Cele’s work is to travel from village to village, identifying children with problems, counselling and supporting the family, and, where necessary, organising surgery for the child. The surgery takes place in Mbombela in Mpumalanga, with Operation Smile paying travel costs and accommodation for the child and parents.

She says on average she finds three or four cases every three months. She deals with babies as young as three months.

Sometimes the families are reluctant to accept surgery, says Cele, for cultural and other reasons.

“Recently a young woman from Mpumalanga who had agreed to have her child go for surgery, turned me down on the date set for the surgery. Her family had told her to accept the child’s natural condition.”
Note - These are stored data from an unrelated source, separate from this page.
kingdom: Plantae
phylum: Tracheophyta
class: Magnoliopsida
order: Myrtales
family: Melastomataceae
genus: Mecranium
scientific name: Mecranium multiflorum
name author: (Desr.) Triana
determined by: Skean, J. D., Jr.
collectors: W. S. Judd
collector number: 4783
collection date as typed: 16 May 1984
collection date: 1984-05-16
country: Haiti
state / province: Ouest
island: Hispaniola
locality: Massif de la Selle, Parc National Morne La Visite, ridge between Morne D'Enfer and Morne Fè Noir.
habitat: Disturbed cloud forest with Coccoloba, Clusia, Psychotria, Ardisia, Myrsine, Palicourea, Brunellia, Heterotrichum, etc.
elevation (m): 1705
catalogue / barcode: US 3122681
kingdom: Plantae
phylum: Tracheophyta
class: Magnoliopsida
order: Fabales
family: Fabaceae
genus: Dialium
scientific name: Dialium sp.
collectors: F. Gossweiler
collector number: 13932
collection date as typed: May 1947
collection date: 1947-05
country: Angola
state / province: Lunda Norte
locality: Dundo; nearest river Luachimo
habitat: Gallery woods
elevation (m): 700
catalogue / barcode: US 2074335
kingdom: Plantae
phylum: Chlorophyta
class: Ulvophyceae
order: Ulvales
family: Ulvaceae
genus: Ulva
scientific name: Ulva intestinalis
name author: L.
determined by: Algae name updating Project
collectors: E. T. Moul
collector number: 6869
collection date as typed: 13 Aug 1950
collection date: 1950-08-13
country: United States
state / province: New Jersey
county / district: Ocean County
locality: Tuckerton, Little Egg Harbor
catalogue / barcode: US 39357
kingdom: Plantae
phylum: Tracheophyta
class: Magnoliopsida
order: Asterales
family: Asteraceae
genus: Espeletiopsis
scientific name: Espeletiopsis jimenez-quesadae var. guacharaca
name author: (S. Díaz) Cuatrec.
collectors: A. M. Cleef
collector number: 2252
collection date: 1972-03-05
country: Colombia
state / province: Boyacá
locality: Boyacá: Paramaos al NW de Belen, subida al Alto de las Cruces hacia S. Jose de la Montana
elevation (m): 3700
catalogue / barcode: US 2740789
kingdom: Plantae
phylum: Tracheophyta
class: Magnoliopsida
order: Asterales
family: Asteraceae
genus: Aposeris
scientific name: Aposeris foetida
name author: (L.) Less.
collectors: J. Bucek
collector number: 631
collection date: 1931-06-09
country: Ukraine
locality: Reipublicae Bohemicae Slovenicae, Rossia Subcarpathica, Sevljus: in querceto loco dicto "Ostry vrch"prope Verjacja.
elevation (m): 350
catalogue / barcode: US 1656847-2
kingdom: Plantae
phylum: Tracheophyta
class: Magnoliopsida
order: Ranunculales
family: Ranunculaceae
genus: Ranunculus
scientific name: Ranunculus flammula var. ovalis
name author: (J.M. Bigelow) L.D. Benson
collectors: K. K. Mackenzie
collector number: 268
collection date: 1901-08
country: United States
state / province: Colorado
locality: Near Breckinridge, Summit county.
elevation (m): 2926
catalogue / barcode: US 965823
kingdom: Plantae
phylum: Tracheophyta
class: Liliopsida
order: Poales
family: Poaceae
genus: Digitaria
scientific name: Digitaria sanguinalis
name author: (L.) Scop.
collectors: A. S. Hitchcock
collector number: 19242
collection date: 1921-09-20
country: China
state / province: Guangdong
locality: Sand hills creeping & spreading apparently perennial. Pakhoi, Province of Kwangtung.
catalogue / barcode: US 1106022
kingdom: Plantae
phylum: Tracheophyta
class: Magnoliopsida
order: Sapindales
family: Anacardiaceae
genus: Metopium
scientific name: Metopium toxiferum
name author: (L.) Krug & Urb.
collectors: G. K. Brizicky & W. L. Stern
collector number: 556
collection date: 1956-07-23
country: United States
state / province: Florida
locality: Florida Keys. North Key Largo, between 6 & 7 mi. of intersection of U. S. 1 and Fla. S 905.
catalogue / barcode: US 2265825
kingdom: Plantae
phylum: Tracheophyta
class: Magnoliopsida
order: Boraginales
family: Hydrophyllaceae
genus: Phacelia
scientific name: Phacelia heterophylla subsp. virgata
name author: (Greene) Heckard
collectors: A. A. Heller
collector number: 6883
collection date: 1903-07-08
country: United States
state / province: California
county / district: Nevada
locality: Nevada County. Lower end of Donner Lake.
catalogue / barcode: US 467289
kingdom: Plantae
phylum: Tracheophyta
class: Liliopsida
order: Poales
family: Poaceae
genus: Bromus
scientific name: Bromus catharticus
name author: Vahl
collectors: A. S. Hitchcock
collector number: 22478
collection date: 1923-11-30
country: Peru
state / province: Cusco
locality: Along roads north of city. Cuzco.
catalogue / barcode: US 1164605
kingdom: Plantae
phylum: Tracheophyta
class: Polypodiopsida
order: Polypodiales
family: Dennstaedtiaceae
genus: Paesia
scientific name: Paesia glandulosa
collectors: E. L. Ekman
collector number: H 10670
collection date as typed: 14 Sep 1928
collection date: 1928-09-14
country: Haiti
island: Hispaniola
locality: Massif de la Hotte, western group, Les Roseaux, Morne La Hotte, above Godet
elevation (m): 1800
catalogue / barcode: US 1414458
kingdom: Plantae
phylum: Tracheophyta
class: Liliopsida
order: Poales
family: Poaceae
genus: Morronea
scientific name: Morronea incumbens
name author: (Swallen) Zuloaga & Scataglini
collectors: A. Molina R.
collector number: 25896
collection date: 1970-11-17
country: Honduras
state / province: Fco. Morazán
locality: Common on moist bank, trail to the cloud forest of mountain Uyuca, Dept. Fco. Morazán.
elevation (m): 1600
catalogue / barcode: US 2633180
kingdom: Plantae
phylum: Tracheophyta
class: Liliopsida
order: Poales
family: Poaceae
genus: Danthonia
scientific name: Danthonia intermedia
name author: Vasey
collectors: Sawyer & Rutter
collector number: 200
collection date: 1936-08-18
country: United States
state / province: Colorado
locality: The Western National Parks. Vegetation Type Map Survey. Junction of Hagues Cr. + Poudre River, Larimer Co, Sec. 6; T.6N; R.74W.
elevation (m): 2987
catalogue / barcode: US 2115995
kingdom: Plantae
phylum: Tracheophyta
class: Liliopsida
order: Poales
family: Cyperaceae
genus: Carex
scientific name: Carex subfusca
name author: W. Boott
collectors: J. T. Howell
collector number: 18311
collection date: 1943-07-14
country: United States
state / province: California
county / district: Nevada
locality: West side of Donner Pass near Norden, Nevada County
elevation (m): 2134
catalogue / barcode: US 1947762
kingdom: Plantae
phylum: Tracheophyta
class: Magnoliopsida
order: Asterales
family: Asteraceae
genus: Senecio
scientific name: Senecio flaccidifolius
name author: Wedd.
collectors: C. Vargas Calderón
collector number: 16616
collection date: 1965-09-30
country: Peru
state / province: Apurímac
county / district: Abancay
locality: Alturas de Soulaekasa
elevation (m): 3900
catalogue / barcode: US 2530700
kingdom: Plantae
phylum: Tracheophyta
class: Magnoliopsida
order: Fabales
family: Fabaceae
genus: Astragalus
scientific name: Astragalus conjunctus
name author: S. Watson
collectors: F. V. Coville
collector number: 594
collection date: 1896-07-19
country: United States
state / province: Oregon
Girls and women sometimes blame themselves for the child’s condition, she says. Women are sometimes blamed for inheriting faulty genes and accused of passing these on to the infant.

In other cases, families believe that the condition is a blessing from God and if the child is operated on, the blessing will vanish, says Cele. She says some families prefer to leave the children without an operation “for their own selfish reasons”. “They are tempted to exploit the condition to access a disability grant.”

Taking care of babies and children with cleft lip or cleft palate is hard, Cele says, and families who do opt for surgery are always grateful. “Personally I am also grateful because volunteering for this organisation opened opportunities for me. I have been to different African countries including DRC, Madagascar and Ghana.”

Cele says before Operation Smile was established, it was hard for families to get treatment in local public hospitals. Some children stayed on the waiting list for a long time with the problem.

“We always try to persuade the parents to grab the opportunity. We encourage the parents to keep children’s photos to show them when they grow up.”

“I hope this will also encourage these children to take their studies seriously and appreciate volunteerism so that when they grow up they can do the same.”

Operation Smile is celebrating ten years in South Africa this year. In that time the organisation has screened 463 patients, treated 320 patients and provided 389 procedures.

To mark the anniversary, some 80 operations will be performed between 27 September and 3 October at the Rob Ferreira Hospital in Mbombela.